TEXT FOR ANALYSIS below:

Emma Tyrrell scored the Orange’s second goal of the game in transition after BC’s Cara Urbank missed an open net and hit the post. But then Emma Tyrrell picked up two yellow cards in two minutes, was disqualified, and watched as Jenny Markey and Maddy Baxter took her spot at attack.

“Emma, the way she’s been playing, she was tough to replace,” Gary Gait said postgame. “And a little bit too much to replace, obviously.”

Syracuse's defense was unable to contain Courtney Weeks.

Boston College limited Syracuse to just two second half goals. Courtesy of Greg Fieume | NCAA Photos

Boston College scored two goals on Emma Tyrrell’s two penalties, though Markey assisted on the first SU goal after the ejection to tie the game at 5-5. North’s third goal of the half put BC up minutes later — with Syracuse deflecting a pass yet leaving North wide open by the left post, allowing her to easily beat Goldstock one-on-one — and Ward pulled Syracuse within one point heading into halftime.

Then the run from Boston College came, continually bending the Orange until they reached a breaking point. They could’ve broken sooner, after either of the ACL tears or close losses, but instead they took a 7-2 run that stretched across the final 30 minutes — one filled with passes that ended up on the ground or in BC sticks, with dropped passes near the crease, with errors that, when combined, caused SU’s deficit to compound. The Eagles kept feeding the ball toward the middle and piercing SU’s defense, Goldstock said. Emma Ward brought her defender behind the cage before drawing a slide and losing possession. Then SU couldn’t take advantage of a no-goal call and create a two-goal swing in transition.

“We unfortunately got a little bit in the situation where we’re pressing it and trying to score,” Gait said, “and unfortunately that meant taking some bad decisions on their feeding and shooting.”

At 3:02 p.m., as Gait shuffled in place behind a computer screen tucked away from the Johnny Unitas Stadium turf, Boston College players broke from a group photo and strolled back toward the center of the field to find their sticks. The sticks rested in a pile by where the makeshift trophy table had stood, equidistant from the two nets which now had giant chunks of mesh cut out and missing. While the Eagles celebrated, Gait fielded questions at his postgame press conference, touching on the obstacles, the injuries to Hawryschuk and Carney, the missed opportunities against the Eagles that had the potential to erase all of the program’s national title “what-ifs” and turn them into one new reality.

End of TEXT FOR ANALYSIS.
DATA SUPPLIED below:

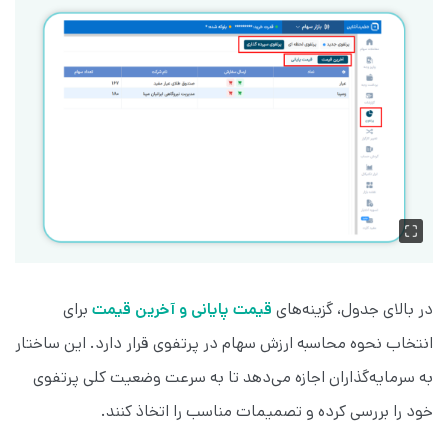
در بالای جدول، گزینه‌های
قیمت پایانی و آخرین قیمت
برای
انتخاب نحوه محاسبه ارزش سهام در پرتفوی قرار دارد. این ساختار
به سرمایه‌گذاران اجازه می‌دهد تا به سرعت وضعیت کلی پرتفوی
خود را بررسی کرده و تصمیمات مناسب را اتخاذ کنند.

End of DATA SUPPLIED.

_COMPLETE THE FOLLOWING:_
1. Reproduce the stretch of the Syracuse–Boston College lacrosse report from "Emma Tyrrell scored" through "contain Courtney Weeks.".
2. Pick up the Syracuse–Boston College lacrosse report after its final sentence and extend it.
Nothing here depends on the dataset entries.

_ANSWER LIST:_
1.
Emma Tyrrell scored the Orange’s second goal of the game in transition after BC’s Cara Urbank missed an open net and hit the post. But then Emma Tyrrell picked up two yellow cards in two minutes, was disqualified, and watched as Jenny Markey and Maddy Baxter took her spot at attack.

“Emma, the way she’s been playing, she was tough to replace,” Gary Gait said postgame. “And a little bit too much to replace, obviously.”

Syracuse's defense was unable to contain Courtney Weeks.

2.
The stars were supposed to align for SU this year, and they nearly did — just in a way the Orange never imagined. They lost the big games in the regular season and ACC Tournament, lost their two best players to injuries, then took those new expectations and nearly defied them across 240 minutes of game time.

But the last 60 minutes finished the chapter of the women’s lacrosse history book titled 2021, the same one with subsections about COVID-19 protocols and torn ACLs and two undefeated teams losing in the Final Four, and its final image will look like this: 33 pairs of Boston College-branded helmets and face-guards flying through the air simultaneously and the Johnny Unitas Stadium scoreboard flashing zeros.

There’s the burgundy and white confetti and BC’s Jillian Reilly sprinting across the field before thrusting the trophy toward the fans standing in the bleachers. There’s Asa Goldstock’s final stroll off the field where she turned around twice to wave, the gray t-shirts that the Eagles pulled over their jerseys as Syracuse dragged equipment bags toward the locker room, the pictures that’ll appear in locker rooms and frames for decades.

And, when all that added up, there’s the reminder of the legacy the Orange almost created for themselves before falling short.